Musa es bajito, pero tiene cuerpo fornido: “Durante el día hago ejercicio”, cuenta. Andar en bicicleta por el campamento, por ejemplo. Habla inglés muy bien y ahora está aprendiendo griego. Lleva una gorra para protegerse del sol de un bonito día de invierno y la manga corta de su camiseta deja a la vista dos tatuajes en sus antebrazos. Le gusta escuchar rap y música electrónica en urdu.
“Viví los primeros dos años de mi vida en Afganistán y luego, como refugiados en Pakistán”, donde siguen su madre, su padre y sus dos hermanas: una mayor y otra menor. “Hablamos por internet a menudo”, dice. “Nosotros somos de la etnia hazara. Se nos reconoce por la cara cuadrada que tenemos. Los talibanes nos ven y nos matan”, explica, sobre los motivos de la huida de su familia al país vecino.

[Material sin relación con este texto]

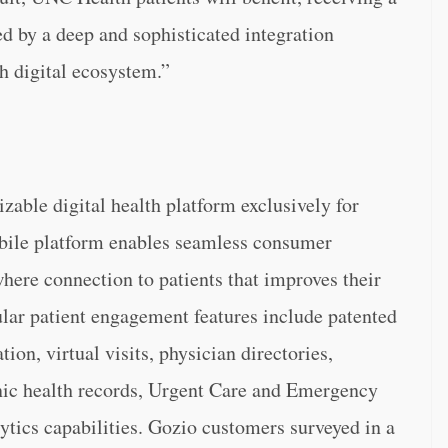
 by a deep and sophisticated integration
h digital ecosystem.”
zable digital health platform exclusively for
obile platform enables seamless consumer
here connection to patients that improves their
ular patient engagement features include patented
ion, virtual visits, physician directories,
nic health records, Urgent Care and Emergency
tics capabilities. Gozio customers surveyed in a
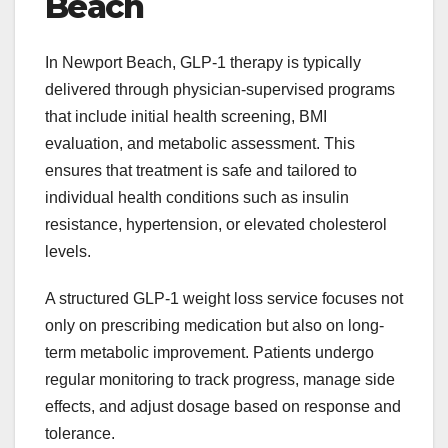
Beach
In Newport Beach, GLP-1 therapy is typically
delivered through physician-supervised programs
that include initial health screening, BMI
evaluation, and metabolic assessment. This
ensures that treatment is safe and tailored to
individual health conditions such as insulin
resistance, hypertension, or elevated cholesterol
levels.
A structured GLP-1 weight loss service
focuses not
only on prescribing medication but also on long-
term metabolic improvement. Patients undergo
regular monitoring to track progress, manage side
effects, and adjust dosage based on response and
tolerance.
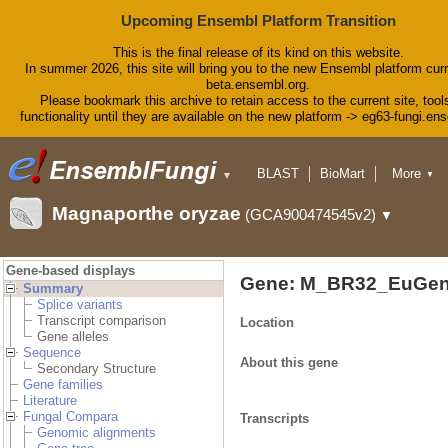
Upcoming Ensembl Platform Transition
This is the final release of its kind on this website.
In summer 2026, this site will bring you to the new Ensembl platform curr
beta.ensembl.org.
Please bookmark this archive to retain access to the current site, tool
functionality until they are available on the new platform -> eg63-fungi.en
BLAST
BioMart
More
▼
▼
Tools
Downloads
Magnaporthe oryzae
(GCA900474545v2)
▼
Help & Docs
Blog
Gene-based displays
Gene: M_BR32_EuGen
Summary
Splice variants
Transcript comparison
Location
Gene alleles
Sequence
About this gene
Secondary Structure
Gene families
Literature
Fungal Compara
Transcripts
Genomic alignments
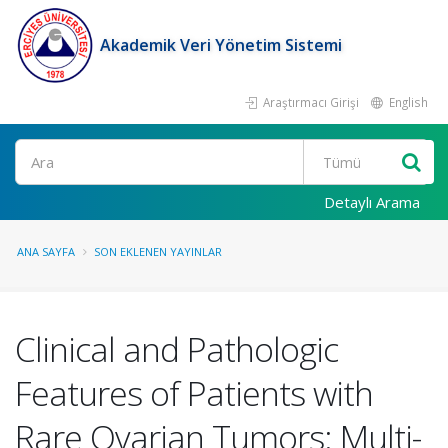
Akademik Veri Yönetim Sistemi
Araştırmacı Girişi
English
Ara
Detaylı Arama
ANA SAYFA
SON EKLENEN YAYINLAR
Clinical and Pathologic
Features of Patients with
Rare Ovarian Tumors: Multi-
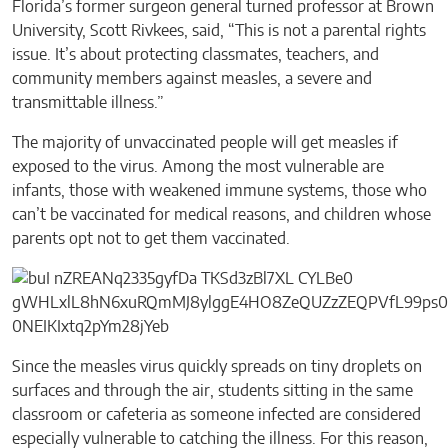
Florida’s former surgeon general turned professor at Brown
University, Scott Rivkees, said, “This is not a parental rights
issue. It’s about protecting classmates, teachers, and
community members against measles, a severe and
transmittable illness.”
The majority of unvaccinated people will get measles if
exposed to the virus. Among the most vulnerable are
infants, those with weakened immune systems, those who
can’t be vaccinated for medical reasons, and children whose
parents opt not to get them vaccinated.
Since the measles virus quickly spreads on tiny droplets on
surfaces and through the air, students sitting in the same
classroom or cafeteria as someone infected are considered
especially vulnerable to catching the illness. For this reason,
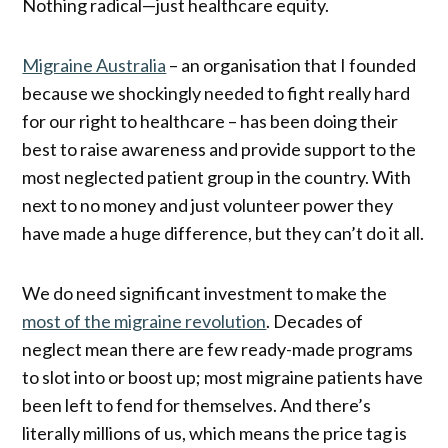
Nothing radical—just healthcare equity.
Migraine Australia
– an organisation that I founded
because we shockingly needed to fight really hard
for our right to healthcare – has been doing their
best to raise awareness and provide support to the
most neglected patient group in the country. With
next to no money and just volunteer power they
have made a huge difference, but they can’t do it all.
We do need significant investment to make the
most of the migraine revolution
. Decades of
neglect mean there are few ready-made programs
to slot into or boost up; most migraine patients have
been left to fend for themselves. And there’s
literally millions of us, which means the price tag is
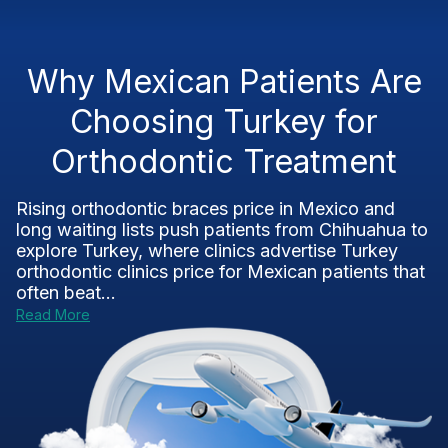
Why Mexican Patients Are
Choosing Turkey for
Orthodontic Treatment
Rising orthodontic braces price in Mexico and
long waiting lists push patients from Chihuahua to
explore Turkey, where clinics advertise Turkey
orthodontic clinics price for Mexican patients that
often beat...
Read More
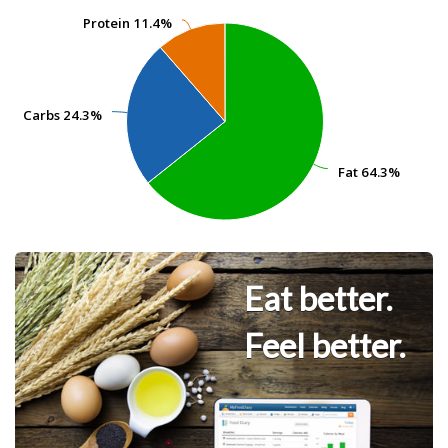
Protein
Protein
11.4%
11.4%
Carbs
Carbs
24.3%
24.3%
Fat
Fat
64.3%
64.3%
Eat better.
Feel better.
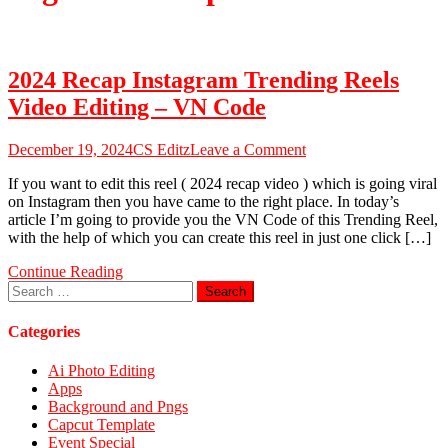
2024 Recap Instagram Trending Reels
Video Editing – VN Code
on
December 19, 2024
CS Editz
Leave a Comment
2024
If you want to edit this reel ( 2024 recap video ) which is going viral
Recap
on Instagram then you have came to the right place. In today’s
Instagram
article I’m going to provide you the VN Code of this Trending Reel,
Trending
with the help of which you can create this reel in just one click […]
Reels
Video
Continue Reading
Editing
Search
–
for:
VN
Code
Categories
Ai Photo Editing
Apps
Background and Pngs
Capcut Template
Event Special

“Yo llegué en febrero a Mitilene [capital de la isla griega de Lesbos]”, rememora, en un momento en el que la llegada a las islas helenas del Egeo desde la cercana Grecia era mucho más sencilla, dado que no se había puesto en marcha aún el acuerdo antimigratorio entre Turquía y la Unión Europea. “Llegué después a la plaza Victoria [en el centro de Atenas, donde se agolpaba gran de la población migrante que llegaba a la capital griega] y unos voluntarios nos trajeron en autobuses a Eleonas”.
“Es un campamento tranquilo, por la mayoría somos afganos”, indica. Luego muestra el barracón de dos habitaciones en el que vive. Una estancia para él solo [“mi compañero se fue un día sin avisar y no sé dónde está”] y otra para una pareja con una niña.